▶ [Work item]:
Retype all the data word for word.

▶ [Data extracts]:
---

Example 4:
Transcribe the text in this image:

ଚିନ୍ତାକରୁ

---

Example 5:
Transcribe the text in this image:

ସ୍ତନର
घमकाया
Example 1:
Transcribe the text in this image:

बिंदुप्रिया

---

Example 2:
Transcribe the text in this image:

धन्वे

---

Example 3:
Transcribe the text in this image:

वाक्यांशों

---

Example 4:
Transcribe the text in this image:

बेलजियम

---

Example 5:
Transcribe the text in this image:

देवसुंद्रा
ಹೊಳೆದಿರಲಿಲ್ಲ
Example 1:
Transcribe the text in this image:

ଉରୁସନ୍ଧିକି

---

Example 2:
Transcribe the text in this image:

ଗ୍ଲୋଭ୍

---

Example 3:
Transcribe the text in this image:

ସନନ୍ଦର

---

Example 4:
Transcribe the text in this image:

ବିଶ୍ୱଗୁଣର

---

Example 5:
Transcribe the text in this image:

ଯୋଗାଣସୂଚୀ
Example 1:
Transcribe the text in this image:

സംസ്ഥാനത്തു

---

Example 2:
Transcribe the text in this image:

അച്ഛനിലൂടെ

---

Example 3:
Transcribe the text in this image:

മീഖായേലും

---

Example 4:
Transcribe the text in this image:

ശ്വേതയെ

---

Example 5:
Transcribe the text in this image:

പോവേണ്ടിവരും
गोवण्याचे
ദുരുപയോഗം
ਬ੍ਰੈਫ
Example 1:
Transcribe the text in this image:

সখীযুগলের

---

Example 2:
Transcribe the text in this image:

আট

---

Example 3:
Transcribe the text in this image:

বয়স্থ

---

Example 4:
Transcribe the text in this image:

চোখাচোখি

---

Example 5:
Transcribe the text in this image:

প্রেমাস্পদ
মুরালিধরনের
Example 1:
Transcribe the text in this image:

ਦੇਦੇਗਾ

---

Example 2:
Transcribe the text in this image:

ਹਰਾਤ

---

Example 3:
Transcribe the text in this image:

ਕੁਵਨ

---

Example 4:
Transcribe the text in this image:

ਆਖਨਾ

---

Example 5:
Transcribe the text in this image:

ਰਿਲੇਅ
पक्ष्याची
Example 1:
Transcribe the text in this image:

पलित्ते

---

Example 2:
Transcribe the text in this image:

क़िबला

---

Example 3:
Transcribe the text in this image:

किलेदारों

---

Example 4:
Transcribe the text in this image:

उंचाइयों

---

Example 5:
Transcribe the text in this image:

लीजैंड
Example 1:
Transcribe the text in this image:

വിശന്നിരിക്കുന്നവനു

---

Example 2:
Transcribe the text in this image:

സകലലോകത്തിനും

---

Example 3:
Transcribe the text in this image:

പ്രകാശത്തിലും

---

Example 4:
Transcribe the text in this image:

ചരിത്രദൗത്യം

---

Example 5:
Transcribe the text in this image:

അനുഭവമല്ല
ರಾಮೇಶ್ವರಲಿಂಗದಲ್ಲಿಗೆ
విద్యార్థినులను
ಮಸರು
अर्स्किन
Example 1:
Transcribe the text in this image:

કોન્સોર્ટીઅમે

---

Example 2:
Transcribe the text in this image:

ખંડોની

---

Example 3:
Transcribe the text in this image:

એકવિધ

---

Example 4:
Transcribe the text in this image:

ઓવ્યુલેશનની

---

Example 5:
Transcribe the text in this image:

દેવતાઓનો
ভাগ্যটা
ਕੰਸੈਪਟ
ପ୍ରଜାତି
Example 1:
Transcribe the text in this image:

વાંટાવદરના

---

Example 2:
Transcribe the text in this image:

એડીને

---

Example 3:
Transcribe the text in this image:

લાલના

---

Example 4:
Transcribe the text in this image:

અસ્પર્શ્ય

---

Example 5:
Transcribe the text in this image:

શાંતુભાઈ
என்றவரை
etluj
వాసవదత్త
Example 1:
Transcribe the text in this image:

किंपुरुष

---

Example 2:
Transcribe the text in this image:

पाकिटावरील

▶ [Answer to the exercise]:
---

Example 4:
Transcribe the text in this image:

ଚିନ୍ତାକରୁ

---

Example 5:
Transcribe the text in this image:

ସ୍ତନର
घमकाया
Example 1:
Transcribe the text in this image:

बिंदुप्रिया

---

Example 2:
Transcribe the text in this image:

धन्वे

---

Example 3:
Transcribe the text in this image:

वाक्यांशों

---

Example 4:
Transcribe the text in this image:

बेलजियम

---

Example 5:
Transcribe the text in this image:

देवसुंद्रा
ಹೊಳೆದಿರಲಿಲ್ಲ
Example 1:
Transcribe the text in this image:

ଉରୁସନ୍ଧିକି

---

Example 2:
Transcribe the text in this image:

ଗ୍ଲୋଭ୍

---

Example 3:
Transcribe the text in this image:

ସନନ୍ଦର

---

Example 4:
Transcribe the text in this image:

ବିଶ୍ୱଗୁଣର

---

Example 5:
Transcribe the text in this image:

ଯୋଗାଣସୂଚୀ
Example 1:
Transcribe the text in this image:

സംസ്ഥാനത്തു

---

Example 2:
Transcribe the text in this image:

അച്ഛനിലൂടെ

---

Example 3:
Transcribe the text in this image:

മീഖായേലും

---

Example 4:
Transcribe the text in this image:

ശ്വേതയെ

---

Example 5:
Transcribe the text in this image:

പോവേണ്ടിവരും
गोवण्याचे
ദുരുപയോഗം
ਬ੍ਰੈਫ
Example 1:
Transcribe the text in this image:

সখীযুগলের

---

Example 2:
Transcribe the text in this image:

আট

---

Example 3:
Transcribe the text in this image:

বয়স্থ

---

Example 4:
Transcribe the text in this image:

চোখাচোখি

---

Example 5:
Transcribe the text in this image:

প্রেমাস্পদ
মুরালিধরনের
Example 1:
Transcribe the text in this image:

ਦੇਦੇਗਾ

---

Example 2:
Transcribe the text in this image:

ਹਰਾਤ

---

Example 3:
Transcribe the text in this image:

ਕੁਵਨ

---

Example 4:
Transcribe the text in this image:

ਆਖਨਾ

---

Example 5:
Transcribe the text in this image:

ਰਿਲੇਅ
पक्ष्याची
Example 1:
Transcribe the text in this image:

पलित्ते

---

Example 2:
Transcribe the text in this image:

क़िबला

---

Example 3:
Transcribe the text in this image:

किलेदारों

---

Example 4:
Transcribe the text in this image:

उंचाइयों

---

Example 5:
Transcribe the text in this image:

लीजैंड
Example 1:
Transcribe the text in this image:

വിശന്നിരിക്കുന്നവനു

---

Example 2:
Transcribe the text in this image:

സകലലോകത്തിനും

---

Example 3:
Transcribe the text in this image:

പ്രകാശത്തിലും

---

Example 4:
Transcribe the text in this image:

ചരിത്രദൗത്യം

---

Example 5:
Transcribe the text in this image:

അനുഭവമല്ല
ರಾಮೇಶ್ವರಲಿಂಗದಲ್ಲಿಗೆ
విద్యార్థినులను
ಮಸರು
अर्स्किन
Example 1:
Transcribe the text in this image:

કોન્સોર્ટીઅમે

---

Example 2:
Transcribe the text in this image:

ખંડોની

---

Example 3:
Transcribe the text in this image:

એકવિધ

---

Example 4:
Transcribe the text in this image:

ઓવ્યુલેશનની

---

Example 5:
Transcribe the text in this image:

દેવતાઓનો
ভাগ্যটা
ਕੰਸੈਪਟ
ପ୍ରଜାତି
Example 1:
Transcribe the text in this image:

વાંટાવદરના

---

Example 2:
Transcribe the text in this image:

એડીને

---

Example 3:
Transcribe the text in this image:

લાલના

---

Example 4:
Transcribe the text in this image:

અસ્પર્શ્ય

---

Example 5:
Transcribe the text in this image:

શાંતુભાઈ
என்றவரை
etluj
వాసవదత్త
Example 1:
Transcribe the text in this image:

किंपुरुष

---

Example 2:
Transcribe the text in this image:

पाकिटावरील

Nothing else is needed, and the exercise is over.